During 2010 the world’s top three miners, BHP Billiton, Vale, and Rio Tinto, put clear blue water between themselves and the rest of the industry. Rio, the third-placed miner, has twice the market capitalization of the next biggest player, China Shenhua. According to PwC, price increases allied to production increases in iron ore were the major drivers of growth by the top three.
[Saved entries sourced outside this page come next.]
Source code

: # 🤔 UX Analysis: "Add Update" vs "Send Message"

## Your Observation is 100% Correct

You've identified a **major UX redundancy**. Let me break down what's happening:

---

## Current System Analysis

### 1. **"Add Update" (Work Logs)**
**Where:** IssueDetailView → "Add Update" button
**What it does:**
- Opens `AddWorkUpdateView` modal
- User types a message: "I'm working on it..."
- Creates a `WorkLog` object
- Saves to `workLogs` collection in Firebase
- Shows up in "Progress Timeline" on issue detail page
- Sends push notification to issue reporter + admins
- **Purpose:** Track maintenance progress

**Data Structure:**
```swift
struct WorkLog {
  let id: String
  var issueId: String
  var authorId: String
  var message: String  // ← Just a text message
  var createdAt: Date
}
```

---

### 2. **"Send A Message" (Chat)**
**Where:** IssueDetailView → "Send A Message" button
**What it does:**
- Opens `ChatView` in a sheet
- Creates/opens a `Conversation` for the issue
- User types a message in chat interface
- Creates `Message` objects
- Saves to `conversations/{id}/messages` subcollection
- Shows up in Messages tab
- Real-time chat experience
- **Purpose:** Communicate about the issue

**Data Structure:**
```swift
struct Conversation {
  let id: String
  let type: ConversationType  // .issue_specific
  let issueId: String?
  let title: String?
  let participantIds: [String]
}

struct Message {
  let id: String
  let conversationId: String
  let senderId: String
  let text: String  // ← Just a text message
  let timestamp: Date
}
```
China’s appetite for acquiring access to the raw materials the country sees as essential to its growth plans seems undiminished, and this will continue to drive M&A activity and the price of commodities in 2011. China is the world’s largest consumer of commodities, and its rapid economic growth is fueling demand for all sorts of raw materials. The volume of imports to China of some commodities, such as iron ore, soybeans, and crude oil, reached record levels through 2010 and 2011, as the Chinese economy rebounded from its slowdown. China is also the largest global buyer of iron ore, scrap steel, metallurgical coal, refined copper, smelted aluminum, and refined nickel, and a major world buyer of lead, zinc, tin, and various ores. The steel required, for example, to enable China to build the 30,000 km of new railway line it is planning over the next five years is just one of a number of projects keeping demand for iron ore on the boil. However, demand for raw materials continued to be strong from emerging markets generally through to mid-2011 (which saw the potentially pivotal downgrading of US debt).
In 2010 four mining companies rejoined the top 40 and there were three new entrants, with Coal India being the largest new entrant following its IPO in October.
One of the new trends over the last few years has been the extent to which traditional sovereign wealth funds have invested heavily in the mining sector. In many instances this has been driven by the dual desire to diversify their portfolios and to secure access to resources for their owner nations.
PwC points out that gold has been on a constant upward trend since hitting a new record of US$1,421 at the end of 2010. By August 2011 the spot price of gold had passed US$1,670 and a number of commentators were forecasting US$2,000 as being achievable within months.